* **Exercise details**: Once the line containing "immunohistochemistry (IHC) micrograph" is found in the entries below, restate it and each following line word for word, stopping after the line containing "staining of human".

[[ Information given open ]]

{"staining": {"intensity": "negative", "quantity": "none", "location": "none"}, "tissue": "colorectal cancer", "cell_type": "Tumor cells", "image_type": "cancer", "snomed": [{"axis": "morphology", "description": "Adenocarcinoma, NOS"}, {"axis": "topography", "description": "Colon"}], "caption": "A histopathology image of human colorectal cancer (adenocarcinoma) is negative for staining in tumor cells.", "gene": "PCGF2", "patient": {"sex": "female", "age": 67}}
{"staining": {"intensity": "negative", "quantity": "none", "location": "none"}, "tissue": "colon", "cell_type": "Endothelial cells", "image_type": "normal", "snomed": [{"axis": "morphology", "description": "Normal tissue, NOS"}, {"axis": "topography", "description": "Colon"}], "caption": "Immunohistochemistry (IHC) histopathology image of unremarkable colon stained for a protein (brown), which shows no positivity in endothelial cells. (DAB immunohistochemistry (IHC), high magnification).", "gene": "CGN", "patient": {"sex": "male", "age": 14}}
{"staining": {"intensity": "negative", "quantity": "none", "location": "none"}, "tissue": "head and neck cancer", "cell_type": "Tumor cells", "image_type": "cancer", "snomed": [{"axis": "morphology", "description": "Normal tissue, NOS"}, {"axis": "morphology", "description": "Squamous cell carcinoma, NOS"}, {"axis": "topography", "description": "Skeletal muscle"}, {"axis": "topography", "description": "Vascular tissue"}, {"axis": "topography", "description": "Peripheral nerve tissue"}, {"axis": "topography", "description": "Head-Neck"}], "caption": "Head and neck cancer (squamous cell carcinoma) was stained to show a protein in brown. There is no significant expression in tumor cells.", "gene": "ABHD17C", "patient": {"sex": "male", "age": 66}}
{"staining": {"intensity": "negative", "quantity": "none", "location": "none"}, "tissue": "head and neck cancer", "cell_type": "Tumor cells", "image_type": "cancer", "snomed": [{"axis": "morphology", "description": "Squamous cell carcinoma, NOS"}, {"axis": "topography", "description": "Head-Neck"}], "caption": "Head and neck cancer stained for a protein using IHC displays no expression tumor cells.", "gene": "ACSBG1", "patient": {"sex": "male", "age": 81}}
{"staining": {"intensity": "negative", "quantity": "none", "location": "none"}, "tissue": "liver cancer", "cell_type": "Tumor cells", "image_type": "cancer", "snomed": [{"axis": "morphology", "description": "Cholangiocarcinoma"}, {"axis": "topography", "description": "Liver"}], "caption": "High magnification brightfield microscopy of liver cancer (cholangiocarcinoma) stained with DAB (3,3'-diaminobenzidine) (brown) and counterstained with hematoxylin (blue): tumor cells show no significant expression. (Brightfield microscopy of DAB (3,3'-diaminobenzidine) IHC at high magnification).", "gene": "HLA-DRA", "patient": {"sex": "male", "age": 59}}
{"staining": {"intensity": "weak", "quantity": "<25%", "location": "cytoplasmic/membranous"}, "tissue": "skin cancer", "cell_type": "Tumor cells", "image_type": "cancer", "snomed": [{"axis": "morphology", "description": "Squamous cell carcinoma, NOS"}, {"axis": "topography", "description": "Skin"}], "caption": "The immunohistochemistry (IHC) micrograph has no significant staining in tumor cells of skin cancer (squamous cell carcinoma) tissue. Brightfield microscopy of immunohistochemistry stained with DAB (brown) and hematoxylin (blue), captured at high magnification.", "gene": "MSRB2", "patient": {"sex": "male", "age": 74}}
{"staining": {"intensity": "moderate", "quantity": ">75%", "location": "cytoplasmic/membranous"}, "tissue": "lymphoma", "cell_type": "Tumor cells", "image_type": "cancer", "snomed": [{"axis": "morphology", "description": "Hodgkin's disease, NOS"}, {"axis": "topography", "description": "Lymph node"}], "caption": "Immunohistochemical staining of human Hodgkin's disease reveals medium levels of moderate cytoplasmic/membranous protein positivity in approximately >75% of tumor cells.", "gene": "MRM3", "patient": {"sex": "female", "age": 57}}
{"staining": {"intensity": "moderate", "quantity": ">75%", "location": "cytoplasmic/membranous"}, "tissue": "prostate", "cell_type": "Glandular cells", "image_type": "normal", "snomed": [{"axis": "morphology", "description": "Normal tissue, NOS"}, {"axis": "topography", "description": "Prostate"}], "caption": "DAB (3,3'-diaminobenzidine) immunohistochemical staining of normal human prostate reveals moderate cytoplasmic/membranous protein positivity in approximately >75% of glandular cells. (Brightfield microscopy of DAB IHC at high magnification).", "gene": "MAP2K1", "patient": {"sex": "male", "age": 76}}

[[ Information given closed ]]

* **Written answer**:
{"staining": {"intensity": "weak", "quantity": "<25%", "location": "cytoplasmic/membranous"}, "tissue": "skin cancer", "cell_type": "Tumor cells", "image_type": "cancer", "snomed": [{"axis": "morphology", "description": "Squamous cell carcinoma, NOS"}, {"axis": "topography", "description": "Skin"}], "caption": "The immunohistochemistry (IHC) micrograph has no significant staining in tumor cells of skin cancer (squamous cell carcinoma) tissue. Brightfield microscopy of immunohistochemistry stained with DAB (brown) and hematoxylin (blue), captured at high magnification.", "gene": "MSRB2", "patient": {"sex": "male", "age": 74}}
{"staining": {"intensity": "moderate", "quantity": ">75%", "location": "cytoplasmic/membranous"}, "tissue": "lymphoma", "cell_type": "Tumor cells", "image_type": "cancer", "snomed": [{"axis": "morphology", "description": "Hodgkin's disease, NOS"}, {"axis": "topography", "description": "Lymph node"}], "caption": "Immunohistochemical staining of human Hodgkin's disease reveals medium levels of moderate cytoplasmic/membranous protein positivity in approximately >75% of tumor cells.", "gene": "MRM3", "patient": {"sex": "female", "age": 57}}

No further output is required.